L’allaitement maternel des bébés est un sujet vieux comme le monde, mais avant de nous intéresser au problème de la transmission des hépatites virales, il faut revoir les données générales sur l’allaitement qui viennent d’être rappelées dans une étude publiée il y a quelque temps par le Lancet.
Dans les pays pauvres, l’allaitement maternel est souvent la seule possibilité de nourrir son bébé, mais dans les pays en voie de développement, les fabricants de lait artificiel font du lobbying pour plutôt favoriser cette alternative.
Aujourd’hui, les laits artificiels permettent de garantir les conditions nutritionnelles.
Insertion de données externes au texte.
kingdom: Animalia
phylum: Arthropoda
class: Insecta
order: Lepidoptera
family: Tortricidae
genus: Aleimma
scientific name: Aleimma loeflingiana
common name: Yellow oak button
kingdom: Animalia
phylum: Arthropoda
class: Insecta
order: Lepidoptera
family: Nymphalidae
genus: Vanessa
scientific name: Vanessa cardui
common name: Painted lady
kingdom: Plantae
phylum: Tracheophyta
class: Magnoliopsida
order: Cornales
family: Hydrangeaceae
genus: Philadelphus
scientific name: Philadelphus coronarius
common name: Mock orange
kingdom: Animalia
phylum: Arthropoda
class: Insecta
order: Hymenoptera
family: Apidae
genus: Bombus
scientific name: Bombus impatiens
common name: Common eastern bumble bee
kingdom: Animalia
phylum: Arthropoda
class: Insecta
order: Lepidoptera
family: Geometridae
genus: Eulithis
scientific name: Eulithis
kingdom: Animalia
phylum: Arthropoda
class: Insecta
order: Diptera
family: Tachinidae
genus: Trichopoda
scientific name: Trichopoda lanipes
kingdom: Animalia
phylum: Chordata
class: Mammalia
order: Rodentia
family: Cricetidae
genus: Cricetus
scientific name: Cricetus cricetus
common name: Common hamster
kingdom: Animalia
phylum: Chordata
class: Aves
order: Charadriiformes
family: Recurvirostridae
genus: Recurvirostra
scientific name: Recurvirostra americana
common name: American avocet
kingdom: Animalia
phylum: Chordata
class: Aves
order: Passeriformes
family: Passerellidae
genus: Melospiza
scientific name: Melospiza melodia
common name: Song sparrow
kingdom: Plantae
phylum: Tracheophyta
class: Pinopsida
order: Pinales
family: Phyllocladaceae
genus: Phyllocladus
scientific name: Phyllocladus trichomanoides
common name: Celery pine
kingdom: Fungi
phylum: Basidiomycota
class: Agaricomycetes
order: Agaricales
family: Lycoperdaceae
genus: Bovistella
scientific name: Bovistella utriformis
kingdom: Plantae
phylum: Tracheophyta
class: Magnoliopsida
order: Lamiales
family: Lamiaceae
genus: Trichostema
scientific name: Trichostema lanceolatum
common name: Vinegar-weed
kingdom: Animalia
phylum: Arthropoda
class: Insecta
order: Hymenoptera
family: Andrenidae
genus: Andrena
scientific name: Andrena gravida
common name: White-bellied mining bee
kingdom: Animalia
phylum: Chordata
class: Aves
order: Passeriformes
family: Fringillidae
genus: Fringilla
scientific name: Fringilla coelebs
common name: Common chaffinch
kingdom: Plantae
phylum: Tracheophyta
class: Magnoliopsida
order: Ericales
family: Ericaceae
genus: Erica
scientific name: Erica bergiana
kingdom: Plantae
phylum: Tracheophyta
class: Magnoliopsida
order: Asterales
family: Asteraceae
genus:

Mais on oublie que le lait maternel contient des anticorps de type A qui sont protecteurs pour les enfants.
Ainsi, on peut avancer qu’un allaitement maternel correct permettrait de sauver 800 000 nourrissons par an. On pourrait ainsi réduire de 50 % les épisodes de gastro-entérite et de 30 % des infections pulmonaires des enfants de moins de 5 ans.
En France, ce sont deux femmes sur trois qui allaitent, mais elles ne seraient plus que 5 % à 1 an (contre 0,5 % en Grande-Bretagne, 23 % en Espagne et Allemagne, 27 % aux USA, 34 % en Finlande et 60 % au Japon).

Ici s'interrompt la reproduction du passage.